La sprinteuse Sarah Atcho et l'ex-footballeur Badile Lubamba ont des parcours sportifs bien différents, mais ils ont été confrontés au racisme. Cela les a contraints à adapter leurs comportements.
«Dans notre équipe du relais du 4x100m, nous sommes trois noires sur quatre. Les premiers commentaires que l'on entend font référence au fait que nous ne représentons pas la Suisse.» Le témoignage de Sarah Atcho, athlète suisse émérite aux origines ivoiriennes et marocaines, a résonné jeudi à la Haute école de musique de Lausanne. La Vaudoise figurait parmi les athlètes invités à témoigner lors d'une conférence organisée par le Bureau lausannois pour les immigrés (BLI) dans le cadre de la 13e journée d'actions contre le racisme.
«Le plus drôle, a poursuivi Sarah Atcho, c'est que Ajla Del Ponte, la seule blanche de l'équipe et qui n'est la cible d'aucune remarque, n'a pas d'ADN d'Europe occidentale. Elle est d'origine bosniaque par sa mère. Mais nous nous battons toutes pour le même drapeau.» Ce statut de métis, la sprinteuse de Cugy a longtemps tenté de s'en débarrasser, afin de paraître «la plus blanche possible». Avant de s'en revendiquer, car il lui permet de cultiver «deux facettes de sa personnalité».
Reste que le racisme a une influence sur le comportement. «Je ne peux pas me permettre de faire la zouave dans la rue ou dans un stade, a souligné la spécialiste du 200 m. Sinon, on va dire qu'en tant que noire, je suis forcément sauvage. Cela freine nos comportements. Au final, je ne lutte pas contre le racisme, mais j'essaie simplement de me fondre dans la masse.»
Lubamba devait «travailler deux fois plus»
L'expérience de Sarah Atcho n'est pas demeurée sans écho. Celle de Badile Lubamba a également retenu l'attention. Celui qui a été le premier footballeur noir à porter le maillot de l'équipe de Suisse A au début du millénaire a dû se battre: «Après deux sélections, le nouveau sélectionneur Enzo Trossero m'a dit que c'était soit moi, soit la moitié de l'équipe... Je n'ai jamais rejoué pour la Suisse.»

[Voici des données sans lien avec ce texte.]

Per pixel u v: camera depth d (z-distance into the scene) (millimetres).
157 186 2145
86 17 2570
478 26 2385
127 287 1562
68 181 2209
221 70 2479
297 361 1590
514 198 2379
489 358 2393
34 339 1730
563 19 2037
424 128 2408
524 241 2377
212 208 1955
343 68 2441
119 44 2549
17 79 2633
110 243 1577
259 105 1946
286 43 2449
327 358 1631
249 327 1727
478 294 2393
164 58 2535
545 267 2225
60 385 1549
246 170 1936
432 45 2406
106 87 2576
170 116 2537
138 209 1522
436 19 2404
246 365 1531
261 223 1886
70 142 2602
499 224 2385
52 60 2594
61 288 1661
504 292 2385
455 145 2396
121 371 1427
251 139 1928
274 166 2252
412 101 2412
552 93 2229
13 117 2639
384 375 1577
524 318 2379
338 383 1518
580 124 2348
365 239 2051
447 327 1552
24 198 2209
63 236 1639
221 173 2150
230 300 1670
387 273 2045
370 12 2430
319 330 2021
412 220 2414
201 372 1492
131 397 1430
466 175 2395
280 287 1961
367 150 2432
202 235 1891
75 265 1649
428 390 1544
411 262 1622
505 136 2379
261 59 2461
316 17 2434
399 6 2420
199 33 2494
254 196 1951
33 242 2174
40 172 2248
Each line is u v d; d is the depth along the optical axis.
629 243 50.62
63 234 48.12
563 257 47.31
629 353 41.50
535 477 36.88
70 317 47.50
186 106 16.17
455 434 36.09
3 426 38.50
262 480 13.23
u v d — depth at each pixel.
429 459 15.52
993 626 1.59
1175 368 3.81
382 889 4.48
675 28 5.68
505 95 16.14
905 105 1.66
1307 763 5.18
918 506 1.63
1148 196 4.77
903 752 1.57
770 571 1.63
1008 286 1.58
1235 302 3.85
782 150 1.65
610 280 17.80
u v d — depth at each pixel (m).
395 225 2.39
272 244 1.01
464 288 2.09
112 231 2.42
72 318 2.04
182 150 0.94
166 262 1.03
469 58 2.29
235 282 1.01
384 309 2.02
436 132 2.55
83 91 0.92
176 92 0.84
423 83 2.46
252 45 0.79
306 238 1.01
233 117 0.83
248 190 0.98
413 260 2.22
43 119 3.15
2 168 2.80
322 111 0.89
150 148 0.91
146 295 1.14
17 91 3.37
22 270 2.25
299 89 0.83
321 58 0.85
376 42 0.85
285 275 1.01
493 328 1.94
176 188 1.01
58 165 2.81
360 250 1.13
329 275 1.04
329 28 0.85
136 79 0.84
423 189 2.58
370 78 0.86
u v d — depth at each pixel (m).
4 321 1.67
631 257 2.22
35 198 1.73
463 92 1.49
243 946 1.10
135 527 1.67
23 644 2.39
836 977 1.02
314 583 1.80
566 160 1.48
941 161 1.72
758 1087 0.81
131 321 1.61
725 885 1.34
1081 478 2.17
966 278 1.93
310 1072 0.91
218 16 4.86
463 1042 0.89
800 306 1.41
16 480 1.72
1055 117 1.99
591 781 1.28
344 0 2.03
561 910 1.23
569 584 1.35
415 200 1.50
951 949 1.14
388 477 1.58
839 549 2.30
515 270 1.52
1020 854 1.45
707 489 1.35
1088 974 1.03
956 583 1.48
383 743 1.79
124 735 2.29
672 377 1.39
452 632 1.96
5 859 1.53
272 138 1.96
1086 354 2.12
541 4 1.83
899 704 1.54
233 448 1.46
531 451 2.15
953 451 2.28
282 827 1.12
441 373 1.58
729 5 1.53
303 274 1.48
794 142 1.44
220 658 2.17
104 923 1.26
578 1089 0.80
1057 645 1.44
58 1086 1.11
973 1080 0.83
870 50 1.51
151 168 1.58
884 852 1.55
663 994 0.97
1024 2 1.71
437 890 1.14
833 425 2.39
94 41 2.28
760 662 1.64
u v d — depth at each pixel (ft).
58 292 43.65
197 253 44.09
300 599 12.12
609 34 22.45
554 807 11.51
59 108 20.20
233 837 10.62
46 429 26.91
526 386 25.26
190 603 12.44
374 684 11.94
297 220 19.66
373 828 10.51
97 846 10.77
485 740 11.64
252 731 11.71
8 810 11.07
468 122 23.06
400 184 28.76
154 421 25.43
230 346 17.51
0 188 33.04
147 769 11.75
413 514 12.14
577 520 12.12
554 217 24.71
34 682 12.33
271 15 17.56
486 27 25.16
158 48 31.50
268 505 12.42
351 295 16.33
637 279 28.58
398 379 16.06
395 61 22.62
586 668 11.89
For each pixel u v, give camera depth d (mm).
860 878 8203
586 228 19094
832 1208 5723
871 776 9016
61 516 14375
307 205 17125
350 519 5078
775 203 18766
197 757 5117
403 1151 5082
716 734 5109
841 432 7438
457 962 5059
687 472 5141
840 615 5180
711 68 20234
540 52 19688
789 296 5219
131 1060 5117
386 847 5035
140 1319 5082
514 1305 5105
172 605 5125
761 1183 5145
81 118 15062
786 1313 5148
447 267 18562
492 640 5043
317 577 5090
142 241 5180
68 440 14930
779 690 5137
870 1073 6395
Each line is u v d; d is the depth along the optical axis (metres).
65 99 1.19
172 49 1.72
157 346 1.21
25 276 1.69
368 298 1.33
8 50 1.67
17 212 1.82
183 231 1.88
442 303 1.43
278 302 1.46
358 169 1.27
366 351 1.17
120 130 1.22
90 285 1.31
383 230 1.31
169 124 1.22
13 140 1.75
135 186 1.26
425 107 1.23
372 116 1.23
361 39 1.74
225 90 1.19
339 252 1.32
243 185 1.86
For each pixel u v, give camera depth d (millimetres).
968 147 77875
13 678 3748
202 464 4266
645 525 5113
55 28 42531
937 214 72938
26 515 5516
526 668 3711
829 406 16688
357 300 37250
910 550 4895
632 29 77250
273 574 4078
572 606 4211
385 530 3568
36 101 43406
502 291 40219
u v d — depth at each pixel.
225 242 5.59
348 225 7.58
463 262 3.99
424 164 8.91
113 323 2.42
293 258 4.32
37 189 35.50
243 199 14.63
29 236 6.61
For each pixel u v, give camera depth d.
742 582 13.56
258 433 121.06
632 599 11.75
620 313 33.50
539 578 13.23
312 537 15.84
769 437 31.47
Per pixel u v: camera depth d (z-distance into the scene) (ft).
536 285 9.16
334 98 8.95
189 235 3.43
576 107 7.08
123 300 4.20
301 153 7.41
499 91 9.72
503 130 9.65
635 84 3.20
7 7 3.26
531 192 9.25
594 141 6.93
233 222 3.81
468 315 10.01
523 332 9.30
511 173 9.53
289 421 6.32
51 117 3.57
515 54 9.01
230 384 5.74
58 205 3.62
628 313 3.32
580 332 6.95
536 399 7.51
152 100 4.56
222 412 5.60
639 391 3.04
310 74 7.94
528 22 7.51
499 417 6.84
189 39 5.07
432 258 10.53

Arrivé à Lausanne à l'âge de 6 ans, le Vaudois d'origine congolaise a très vite été confronté au racisme. A l'école, mais aussi dans le football. «Je devais travailler deux fois plus que les autres, souligne-t-il. A 16 ans, au Lausanne-Sport, j'étais le meilleur buteur du championnat de Suisse Espoirs. Mais le club a préféré faire signer professionnel mon remplaçant.» Et ce n'est le début.
«Lorsque je jouais à Lucerne, lors d'un match contre Bâle, j'ai reçu une banane dans le dos, raconte-t-il. Je l'ai mangée. Là, tout le stade s'est tu, puis les supporters ont inventé une chanson pour moi.» Âgé aujourd'hui de 43 ans, Lubamba a des tonnes d'histoires à raconter. Mais il a toujours gardé une ligne: «Je ne suis pas responsable des actions des autres. En revanche, je suis responsable de mes réactions. Et le plus souvent, je souriais.»
Aux côtés des sportifs, des experts ont également été invités à s'exprimer lors de la conférence. Thomas Busset, du Centre international d'études du sport (CIES) de Neuchâtel, s'est notamment attardé sur le cas du football, identifié comme «lieu de lutte contre le racisme».